Tuesday, January 1, 2008

41e. Wall Street Historic District

Location: Roughly bounded by Cedar Street, Maiden Lane, Pearl Street, Bridge Street, South William Street, Greenwich Street, and Trinity Place.
Built: N/A
Architect: N/A
National Register Number: 07000063
Listed: February 2, 2007
Visited: December 30, 2007

Thames Street

It's dark, dark in the day time. This is Thames Street, between the Trinity and U.S. Realty Buildings. Right outside the frame of this picture were some guys nervously selling bootleg pocketbooks from a bundled bedsheet.

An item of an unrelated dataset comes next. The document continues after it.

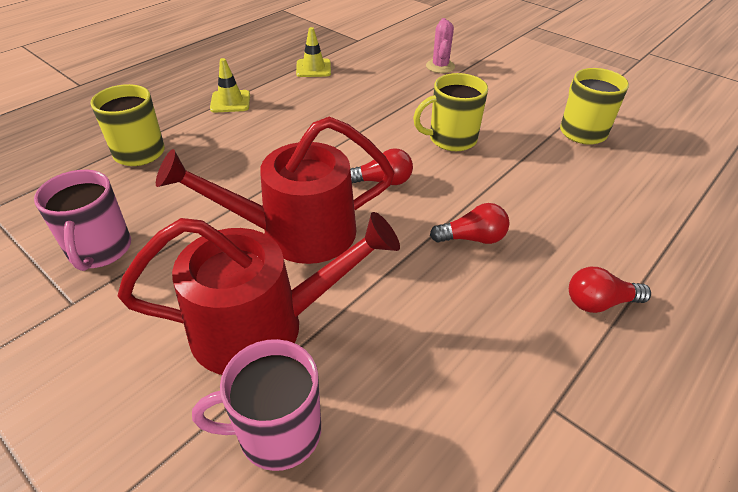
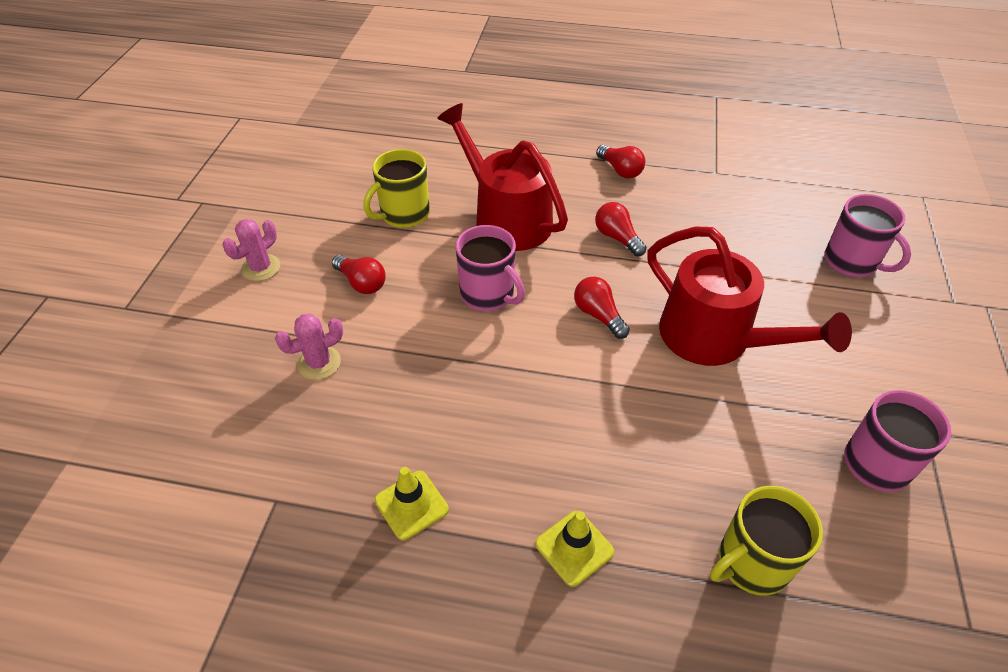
camera: 120 degrees left, 5 degrees up
red watering can [118,212,400,375] -> red watering can moved to [437,103,568,251]
yellow mug [413,73,488,151] -> pink mug [456,225,525,311]
none -> pink cactus [223,219,280,281]
none -> red light bulb [332,255,386,294]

The historic district designation was also likely a gesture towards the preservation of downtown's oddball street plan. Drawn up in large part by the Dutch settlers with no thought to a future of skyscrapers and megalopolis-sized street traffic, their integrity has been compromised many a time (best detailed here--Hi Mr. Walsh!), eventually prompting the NYC Landmarks Preservation Commission to landmark the street plan itself.

Marketfield Street

Nothing sadder than a Wiki page nobody edits. The kidsnyc.com entry for the alley pictured above, Marketfield Street, says it "was called Petticoat Lane in 1696, because it was the location of NYC's 1st hookers." Yeah, right--it took prostitutes seventy years to appear after the first European settlement? I don't think so. Otherwise, though, it's completely believable it was once a center of low living. Just look at it--even with the erection of the glassy 2 Broadway building on its corner, it still feels forboding, desperate. The street is obscure enough to ensure interesting results when you Google it: here's an 1879 NYT article about a random fight between two toughs outside a saloon; a morbid 1852 squib about how a gentlemen who worked in the alley "burned to a crisp" (their words, seriously) in a house fire; it also figures in a 1908 Black Hand bomb threat. OK, little of this has has much to do with the street, but...isn't the opening up of the NYT archive the greatest thing ever? I mean, Luc Sante--I love the dude, I do (he used to hang out at ILx, my former bulletin board of choice), but the sheer volume of antique sleaze the NYT offers us kinda renders Low Life completely redundant, doesn't it? Man.